俺はこの聖剣をトロンプ様に渡さなくてはいけないの!
「いや、とりあえず聖剣をハンネル王国に提出しなくてはならないから、頼むよ」
「わかりました~」
こんな受け答えで大丈夫かと心配しなくもないが鍛冶に関しては本物なので、とりあえず二つに分かれてしまった聖剣を渡す。
彼女は転移で工房に移動し、早速作業を始めた様だ。
暫くすると、同じく転移で戻ってきた。
その手には、柄と刃がきちんとついている状態の聖剣。
しかし、神々しさは失われたまま。
「ジトロ様~、とりあえず剣として復活はさせました。何か力を付与しますか?」
俺は悩んだ。
無駄に強力な力を付与すると、ハンネル王国でもこの元聖剣が起因となる内乱が起きかねない。
トロンプ様ならそんな事はないとは思うが、不測の事態はどこでも起こり得る。
そもそも、聖剣の元の力がどの程度かわからないうちに破壊してしまったので、どの程度の力を付与するのが妥当かわからないのだ。
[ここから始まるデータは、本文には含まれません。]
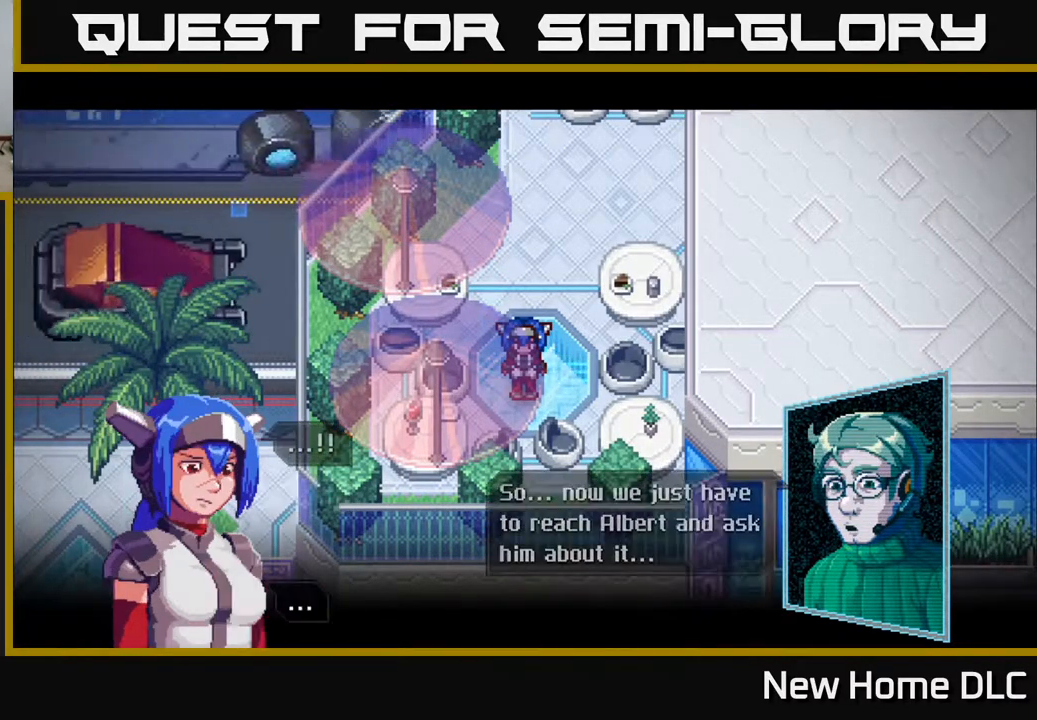
{"buttons": [], "left_stick": "center", "right_stick": "center", "events": [[133, "A", "down"], [267, "A", "up"]]}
「よし、じゃあとりあえず何となく神々しい雰囲気を醸し出すような力だけを付与しておいてくれ」
出来上がった元聖剣をもって、トロンプ様の元に向かう。
「トロンプ様、冒険者達の力を借りて聖剣を得ました。ですが、どのような理由かは分かりませんが、あまり力はないようです。実際に私が抜く事ができたのですが、何の力も感じません」
そう伝えつつ、聖剣をトロンプ様に渡す。
「ですが、この柄の模様は報告のあった聖剣で間違いありませんね。力については調査しますが、長きに渡りその力を使い続けていたので力を失ったか、回復状態にあるのかもしれません。そうは言っても、流石の神々しさ。まさしく聖剣です。しかし、相変わらず仕事が早いですね、ジトロ副ギルドマスター補佐心得。助かりました」
俺なんかに深く頭を下げてくれるトロンプ様。
「いえいえ、お役に立てて何よりです」
「フフフ、ではこの聖剣、我がハンネル王国の宝物庫に保管しておきます」
こうして俺の任務は無事?終了した。